Domestic travelers kept Hawaii’s visitor industry growing in October, bringing the state closer to its third consecutive annual record in visitor spending and arrivals.
Led by strong increases in travelers from Hawaii’s core U.S. West and U.S. East markets, October arrivals rose 3 percent to 659,821 visitors, the Hawaii Tourism Authority reported Wednesday.
Significant honeymoon growth contributed to a 9.1 percent rise in visitors from the U.S. West, which numbered 259,144 in October, and a 7.7 percent jump to 123,675 visitors from the U.S. East. However, visitors from core markets stayed less time in the islands.
"The HTA continues to monitor slight declines in average length of stay and its potential impact on future expenditure growth. As the U.S. dollar continues to strengthen against international currencies, amidst increasing competition from closer and more affordable destinations, we also anticipate changes in the booking pace through the second quarter of 2015," said Ron Williams, interim CEO of the Hawaii Tourism Authority, in a prepared statement.
October arrivals from Japan, Hawaii’s top international market, fell 2.7 percent and declined 1.4 percent from Canada. They also fell from Korea and Taiwan, but rose from Latin America, Europe and China. And, while there were 51.6 percent fewer cruise ship arrivals in October due to the reduction in one ship, the total number of visitors who came for meetings, conventions and incentive trips doubled from October 2013 to 56,472.
Visitor spending in October rose 3.3 percent to $1.1 billion, a figure that has not been adjusted to reflect inflation. A year-over-year increase in air seats, especially from the U.S. West and U.S. East, helped propel the October gains.
Arrivals from the U.S. West and U.S. East took a hit in October 2013 as airlines cut seat capacity amid falling demand. This October, air capacity to the state rose 5.4 percent to 897,190 total seats. An 11.2 percent increase in seats from the U.S. West and a 9.8 percent jump in seats from the U.S. East offset a 7.8 percent decline in seats from Japan and a 2.6 percent drop from Oceania. Seats from Korea and Taipei also fell.
"During the first 10 months of the year, visitor spending continues to increase for most of our major market areas, which is demonstrative of the continued demand for travel to the Hawaiian Islands," Williams said. "However, we continue to monitor the impact of the weakening yen and recent consumption tax hike in Japan, which has resulted in decreases in expenditures and a shorter length of stay from the region, in comparison to the same period last year."

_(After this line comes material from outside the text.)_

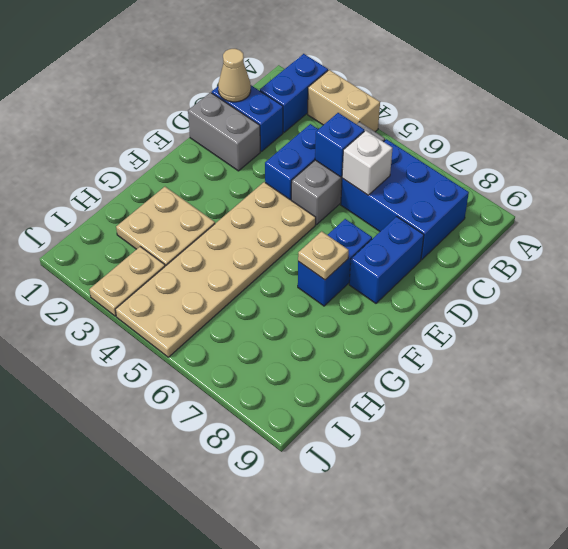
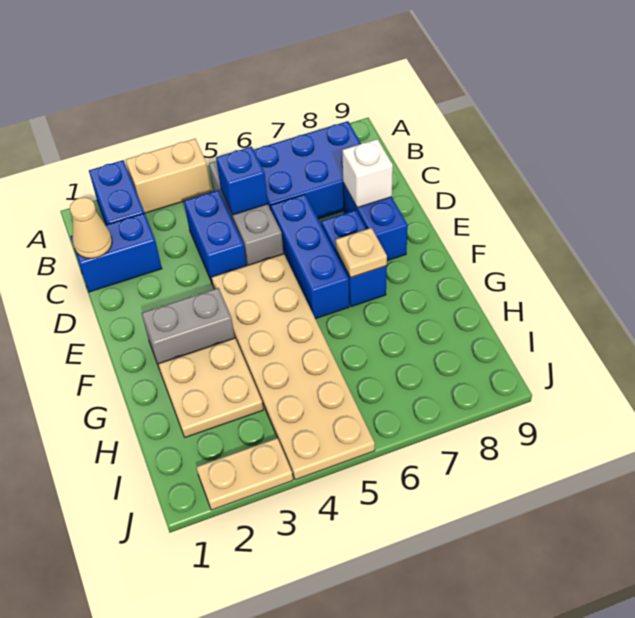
white brick C6 level 2 -> white brick D8 level 2
grey brick D1:D2 level 1 -> grey brick F2:F3 level 1
none -> blue brick D6:F6 level 1
tan plate I3:J3 level 1 -> tan plate J2:J3 level 1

Visitor arrivals rose 4.4 percent on Oahu this October as compared to last. However, visitor spending on Oahu fell by 6 percent, most likely because of economic pressure on Japanese visitors, who make up the isle’s top visitor market. Arrivals also rose on Maui and Hawaii island, but declined on Kauai
"We had really good news at least on Oahu. It was a record year last year and this year is even better," said Barry Wallace, executive vice president of hospitality services for Outrigger Hotels and Resorts. "It was less robust on the neighbor islands, but it’s improving and getting better."
Jerry Gibson, area vice president for Hilton Hawaii, said the chain is finding that families are increasingly choosing Oahu to avoid paying interisland air fares.
"We’re finding that families are thinking it’s a little more expensive to land in Oahu and plan another round trip back and forth so they are just planning trips to Oahu," Gibson said. "If we could get some of that overflow to go to the outer islands instead of not coming at all, it would certainly behoove the state."
But for that to happen, Gibson said interisland air prices will have to come down and more carriers will have to offer direct flights to the neighbor islands. Reopening Kona as an international port of entry would also help drive traffic, especially from Asia, to the neighbor islands, he said.
Still, October’s results kept Hawaii heading toward a slightly better year-end finish than last year. Arrivals were flat at nearly 6.88 million visitors through October, but total visitor spending increased by 2.2 percent to $12.2 billion.
"While we are still on track to surpass last year’s record-breaking numbers, the growth trend in visitor expenditures and arrivals over the past two years is at a much slower pace than in previous years," Williams said.
The continued success is pumping up all aspects of Hawaii’s tourism economy. Year-to-date through October, Hawaii’s visitor industry had generated $1.3 billion in tax revenue for the state, or $27 million more than the same period last year.
The last three months of 2014 should be strong, said Cheryl Williams, regional director of sales and marketing for Starwood Hotels and Resorts Hawaii and French Polynesia.
"Quarter four is looking good for all islands with year-over-year pace up around 5 percent depending on the island and the hotel," she said. "Again this year, all of our hotels are expected to be sold-out during the holiday season."